U.S. ISM manufacturing index will be largely overlooked since it will not fully reflect the virus impact — The market consensus is for today’s Jan ISM manufacturing index to show a +0.7 point increase to 48.5, more than reversing Dec’s -0.3 point decline to 47.8. The Jan ISM new orders index is expected to edge slightly higher by +0.1 to 47.7, adding to Dec’s +0.8 point increase to 47.6.
Today’s ISM manufacturing index will be of limited value since it will not pick up the full effect of the spreading coronavirus. Indeed, last week’s Jan China manufacturing PMI fell by only -0.2 points to 50.0 and did not come close to fully taking into account the coronavirus that has shut down large swaths of the Chinese economy.
There had been some hope that December’s US/China trade agreement might allow the global manufacturing sector to start to recover. However, the spreading economic damage from the Chinese coronavirus means that the U.S. manufacturing sector is likely to remain in a recession for at least several more months. U.S. manufacturing production fell by -1.3% y/y in December and has been in negative year-on-year territory since last July.

U.S. earnings season remains in high gear — There are 96 of the S&P 500 companies that report earnings this week. Notable reports include Alphabet on Monday; Disney and Ford on Tuesday; GM on Wednesday; Twitter and Yum!
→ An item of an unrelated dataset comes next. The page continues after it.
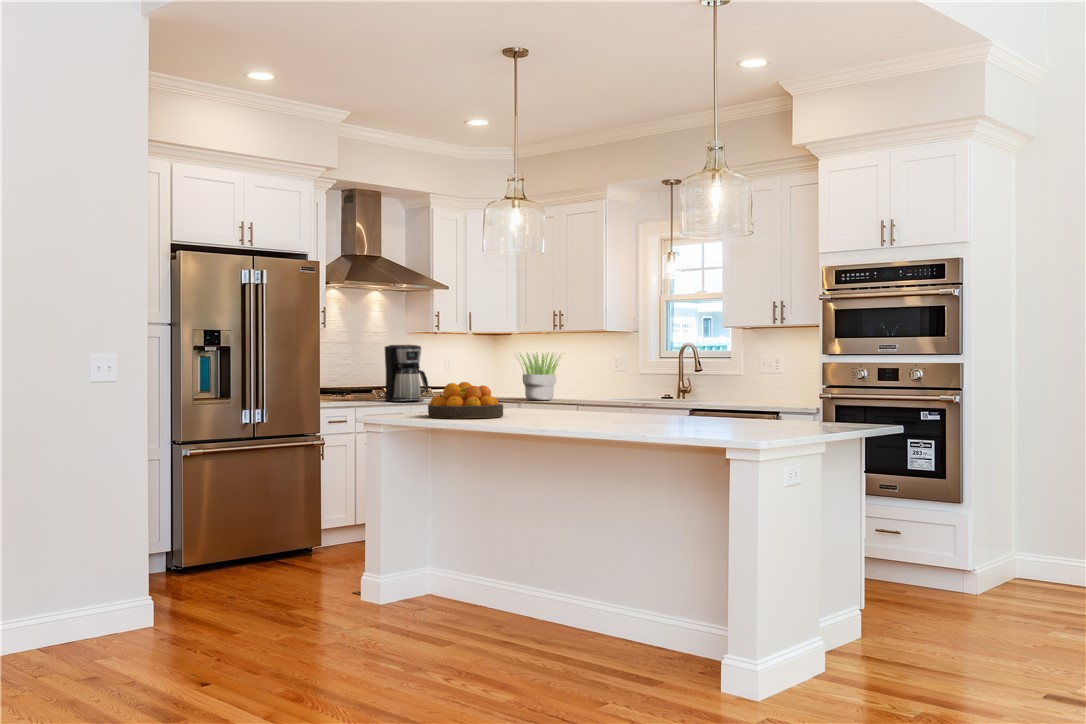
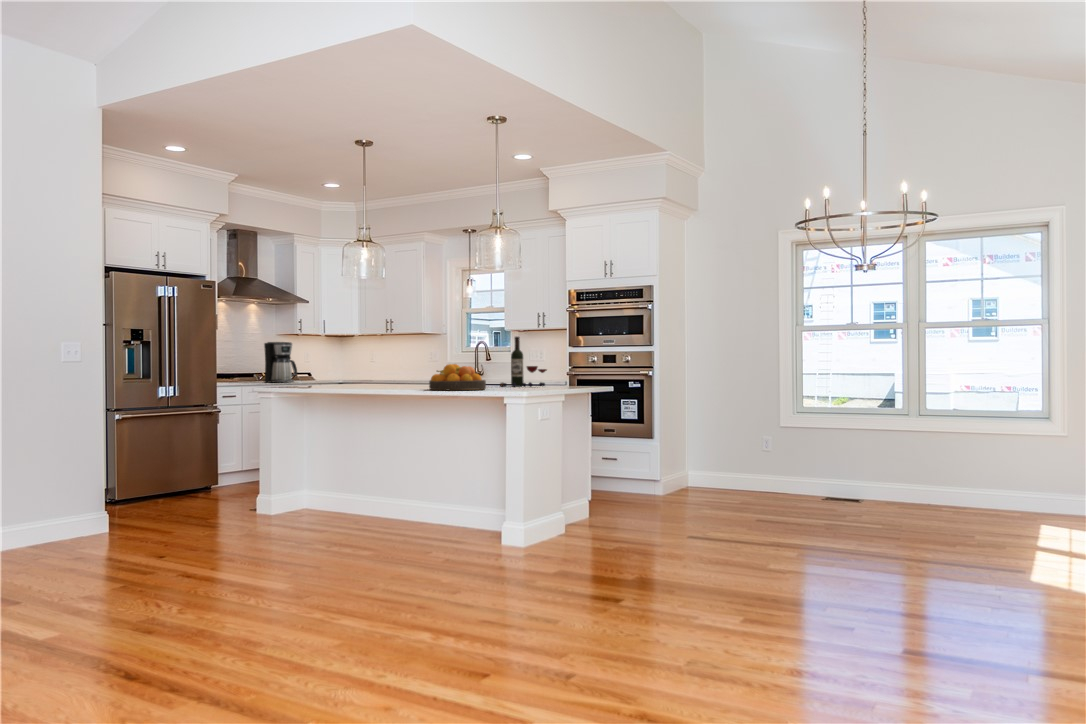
wine bottle: none [716,343,794,422] -> present [500,337,547,386]
potted plant: present [519,353,560,400] -> none [357,347,397,381]
fruit bowl: present [428,382,503,419] -> present [429,364,486,390]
Brands on Thursday; and AbbVie on Friday.
The consensus is for Q4 SPX earnings growth of -0.8% y/y (+2.4% ex-energy), according to Refinitiv. That would follow the weak 2019 quarterly growth rates of +1.6% in Q1, +3.2% in Q2, and -0.3% in Q3. Looking ahead, the consensus is for earnings growth of +5.5% in Q1-2020, +7.1% in Q2, +10.2% in Q3, and +14.6% in Q4. The consensus is for earnings growth in calendar 2020 to improve to +9.5% from the weak growth of only +1.1% seen in 2019 due to trade tensions and a hangover from the 2018 earnings surge of +23% on the massive tax cut.